Pointing out that the sector "has come a long way since the 2008-2009 financial crisis", it nevertheless notes that "it underperforms its European peers on several key indicators".
The European Commission on Wednesday noted that the Portuguese banking sector has improved since the financial crisis, but has underperformed its European peers on several indicators, hampering its ability to support economic growth.
In the specific report on Portugal linked to the communication released today as part of the spring package of the European Semester, Brussels paints a picture of the evolution of the banking sector in Portugal, which it notes is relatively small compared to the European Union (EU) average, concentrated and with a prevalence of foreign institutions.
Pointing out that the sector “has come a long way since the 2008-2009 financial crisis”, it nevertheless notes that “it underperforms its European peers on several key indicators”.
The Commission’s experts note that with the financial assistance granted to Portugal in 2011, the Portuguese financial sector has “considerably” improved capital positions and non-performing loan (NPL) ratios in recent years, and most banks have also made “great progress” in digitalisation and cost efficiency.

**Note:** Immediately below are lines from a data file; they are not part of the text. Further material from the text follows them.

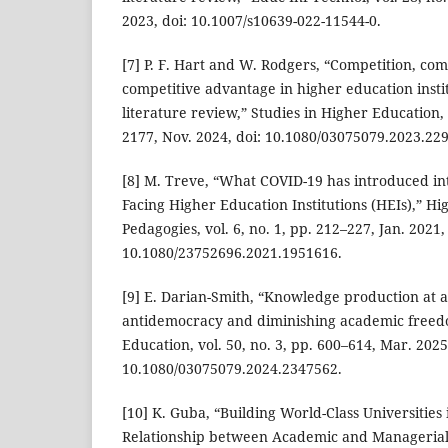
2023, doi: 10.1007/s10639-022-11544-0.
[7] P. F. Hart and W. Rodgers, “Competition, com
competitive advantage in higher education instit
literature review,” Studies in Higher Education, 
2177, Nov. 2024, doi: 10.1080/03075079.2023.22
[8] M. Treve, “What COVID-19 has introduced in
Facing Higher Education Institutions (HEIs),” H
Pedagogies, vol. 6, no. 1, pp. 212–227, Jan. 2021,
10.1080/23752696.2021.1951616.
[9] E. Darian-Smith, “Knowledge production at a 
antidemocracy and diminishing academic freedo
Education, vol. 50, no. 3, pp. 600–614, Mar. 2025
10.1080/03075079.2024.2347562.
[10] K. Guba, “Building World-Class Universities 
Relationship between Academic and Managerial 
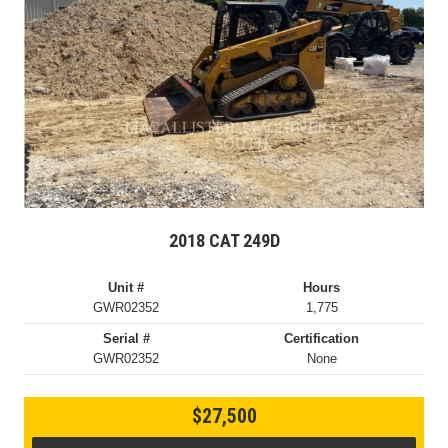
2018 CAT 249D
Unit #
Hours
GWR02352
1,775
Serial #
Certification
GWR02352
None
$27,500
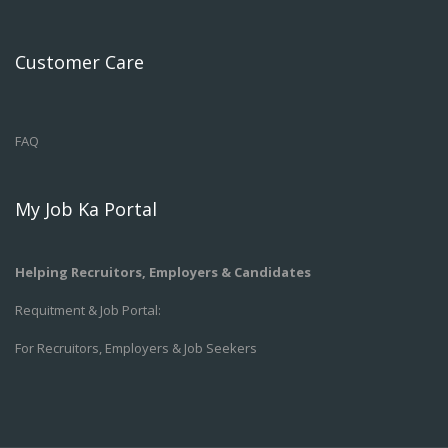
Customer Care
FAQ
My Job Ka Portal
Helping Recruitors, Employers & Candidates
Requitment & Job Portal:
For Recruitors, Employers & Job Seekers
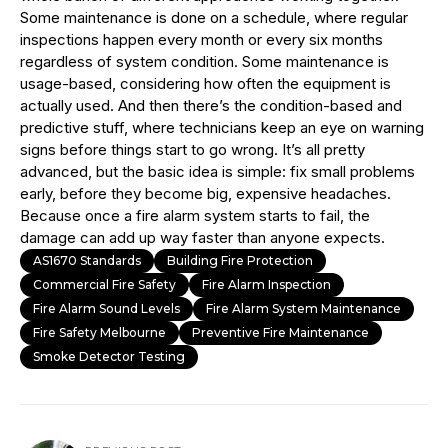
Some maintenance is done on a schedule, where regular
inspections happen every month or every six months
regardless of system condition. Some maintenance is
usage-based, considering how often the equipment is
actually used. And then there’s the condition-based and
predictive stuff, where technicians keep an eye on warning
signs before things start to go wrong. It’s all pretty
advanced, but the basic idea is simple: fix small problems
early, before they become big, expensive headaches.
Because once a fire alarm system starts to fail, the
damage can add up way faster than anyone expects.
AS1670 Standards
Building Fire Protection
Commercial Fire Safety
Fire Alarm Inspection
Fire Alarm Sound Levels
Fire Alarm System Maintenance
Fire Safety Melbourne
Preventive Fire Maintenance
Smoke Detector Testing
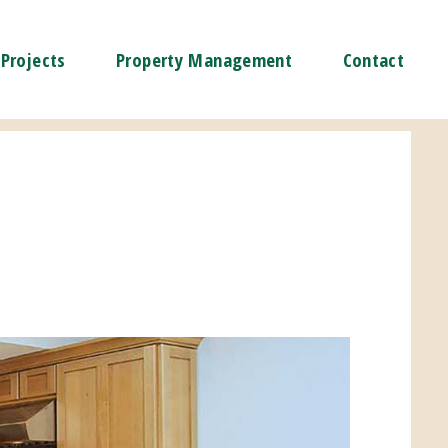
Projects
Property Management
Contact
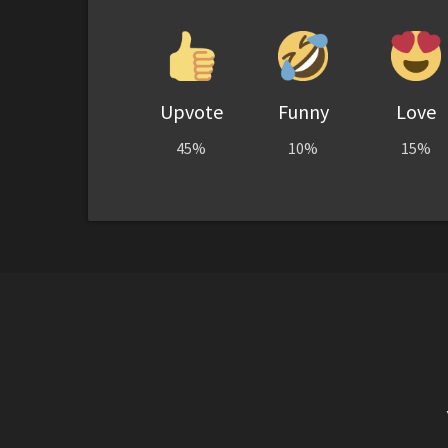
Upvote
Funny
Love
45%
10%
15%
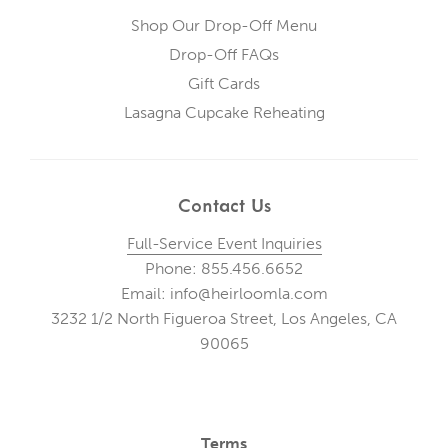
Shop Our Drop-Off Menu
Drop-Off FAQs
Gift Cards
Lasagna Cupcake Reheating
Contact Us
Full-Service Event Inquiries
Phone: 855.456.6652
Email: info@heirloomla.com
3232 1/2 North Figueroa Street, Los Angeles, CA
90065
Terms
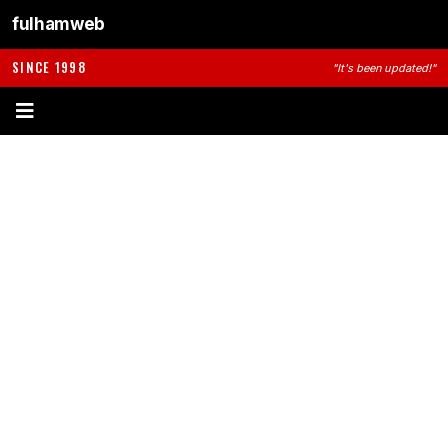
fulhamweb
SINCE 1998
"It's been updated!"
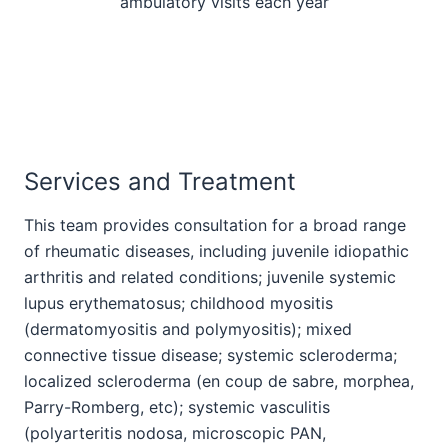
ambulatory visits each year
Services and Treatment
This team provides consultation for a broad range
of rheumatic diseases, including juvenile idiopathic
arthritis and related conditions; juvenile systemic
lupus erythematosus; childhood myositis
(dermatomyositis and polymyositis); mixed
connective tissue disease; systemic scleroderma;
localized scleroderma (en coup de sabre, morphea,
Parry-Romberg, etc); systemic vasculitis
(polyarteritis nodosa, microscopic PAN,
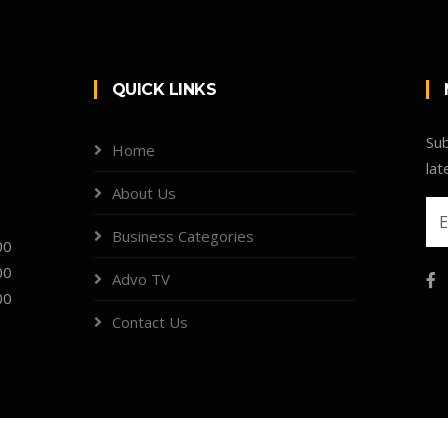
QUICK LINKS
Sub
Home
lat
About Us
Business Categories
00
00
Advo TV
00
Contact Us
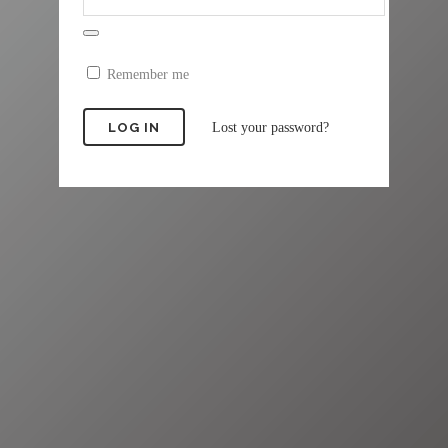
Remember me
Lost your password?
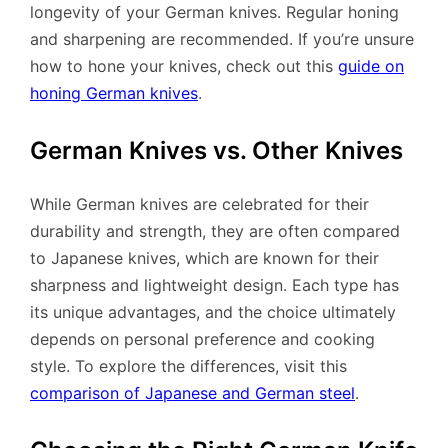
longevity of your German knives. Regular honing
and sharpening are recommended. If you’re unsure
how to hone your knives, check out this
guide on
honing German knives
.
German Knives vs. Other Knives
While German knives are celebrated for their
durability and strength, they are often compared
to Japanese knives, which are known for their
sharpness and lightweight design. Each type has
its unique advantages, and the choice ultimately
depends on personal preference and cooking
style. To explore the differences, visit this
comparison of Japanese and German steel
.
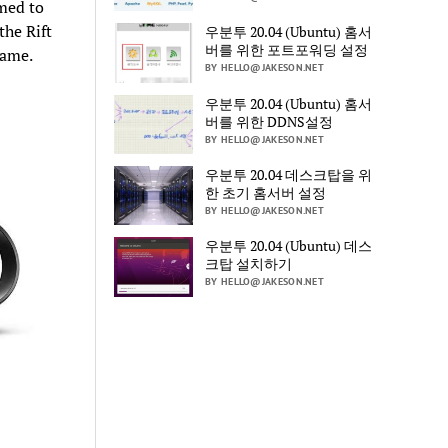
emed to
he Rift
우분투 20.04 (Ubuntu) 홈서
버를 위한 포트포워딩 설정
game.
BY HELLO@JAKESON.NET
우분투 20.04 (Ubuntu) 홈서
버를 위한 DDNS설정
BY HELLO@JAKESON.NET
우분투 20.04 데스크탑을 위
한 초기 홈서버 설정
BY HELLO@JAKESON.NET
우분투 20.04 (Ubuntu) 데스
크탑 설치하기
BY HELLO@JAKESON.NET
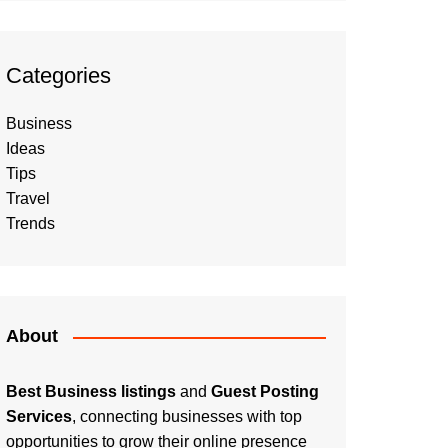
Categories
Business
Ideas
Tips
Travel
Trends
About
Best Business listings
and
Guest Posting
Services
, connecting businesses with top
opportunities to grow their online presence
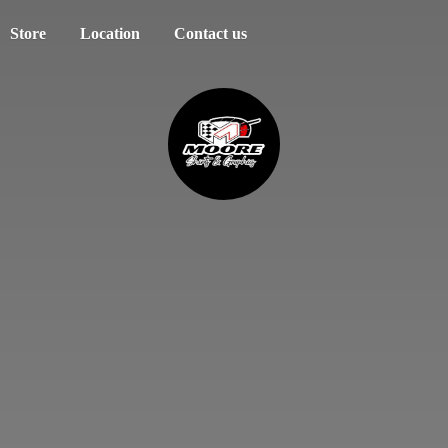
Store
Location
Contact us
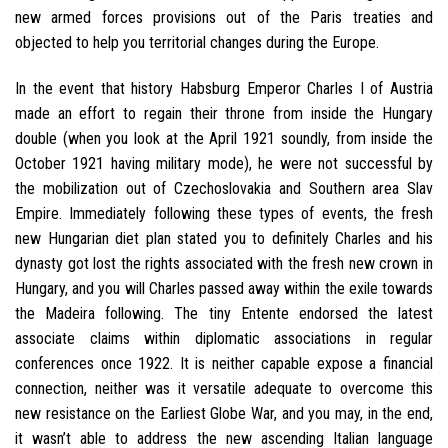
new armed forces provisions out of the Paris treaties and
objected to help you territorial changes during the Europe.
In the event that history Habsburg Emperor Charles I of Austria
made an effort to regain their throne from inside the Hungary
double (when you look at the April 1921 soundly, from inside the
October 1921 having military mode), he were not successful by
the mobilization out of Czechoslovakia and Southern area Slav
Empire. Immediately following these types of events, the fresh
new Hungarian diet plan stated you to definitely Charles and his
dynasty got lost the rights associated with the fresh new crown in
Hungary, and you will Charles passed away within the exile towards
the Madeira following. The tiny Entente endorsed the latest
associate claims within diplomatic associations in regular
conferences once 1922. It is neither capable expose a financial
connection, neither was it versatile adequate to overcome this
new resistance on the Earliest Globe War, and you may, in the end,
it wasn’t able to address the new ascending Italian language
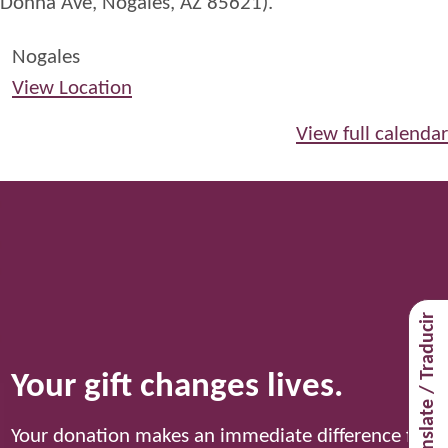
Donna Ave, Nogales, AZ 85621).
Nogales
View Location
View full calendar
Translate / Traducir
Your gift changes lives.
Your donation makes an immediate difference for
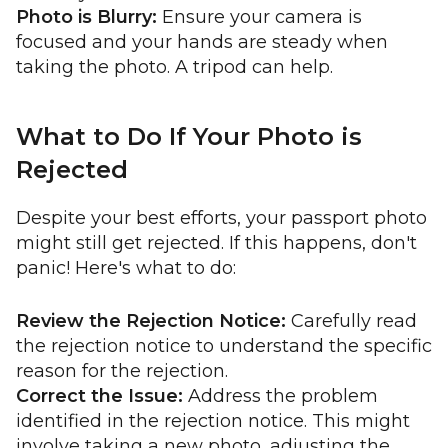
Photo is Blurry:
Ensure your camera is
focused and your hands are steady when
taking the photo. A tripod can help.
What to Do If Your Photo is
Rejected
Despite your best efforts, your passport photo
might still get rejected. If this happens, don't
panic! Here's what to do:
Review the Rejection Notice:
Carefully read
the rejection notice to understand the specific
reason for the rejection.
Correct the Issue:
Address the problem
identified in the rejection notice. This might
involve taking a new photo, adjusting the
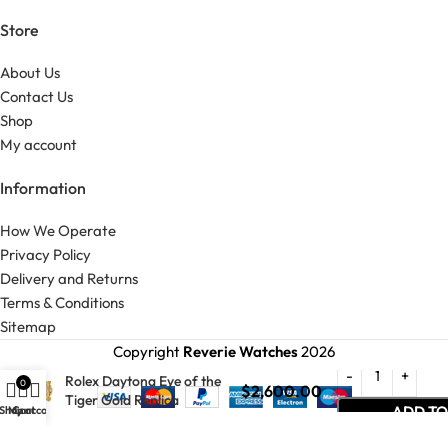
Store
About Us
Contact Us
Shop
My account
Information
How We Operate
Privacy Policy
Delivery and Returns
Terms & Conditions
Sitemap
Copyright
Reverie Watches
2026
Rolex Daytona Eye of the
0
$
2,600.00
Tiger Gold Replica
ADD TO
Shop
My account
Cart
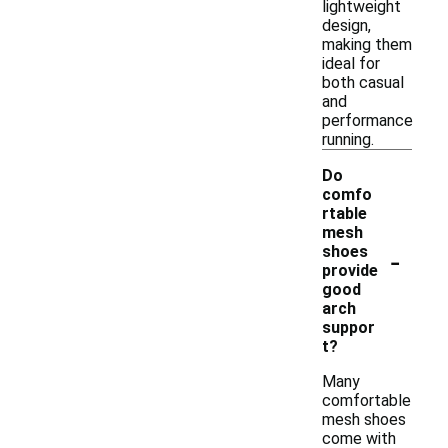
lightweight
design,
making them
ideal for
both casual
and
performance
running.
Do
comfo
rtable
mesh
-
shoes
provide
good
arch
suppor
t?
Many
comfortable
mesh shoes
come with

Although it indicates that Portuguese banks have also strengthened capital ratios, it highlights that the sector average is still below the EU average, also noting that there are large differences in capital ratios between Portuguese banks.
At the same time, “despite the remarkable efforts of Portuguese banks to continue reducing their NPL stock”, the non-performing loans ratio “remains one of the highest in the EU (3.2% in Q3 2022 against an EU average of 1.8%)”.
“Moreover, these weaknesses hamper banks’ ability to effectively support economic growth and allocate capital to the economy efficiently,” it reads.
Brussels also notes that rising interest rates are boosting banks’ revenues and considers that banks appear “reasonably well prepared (through provisions) to address most of the potential vulnerabilities arising from inflation and the normalisation of monetary policy”.
As the EC had already warned, it states that “the housing market and its implications for financial stability remain an area of concern”, as 90% of mortgages in Portugal are variable rate, so the rise in Euribor could substantially increase monthly loan instalments.
“Families under financial stress could end up defaulting on their mortgage loans,” it warns, considering that, on the other hand, there are some mitigating factors, such as the proportion of disposable income needed to cover the average monthly mortgage payment in Portugal is still bearable for most families and “well below the level observed a decade ago” or the recent support measures in this area implemented by the government.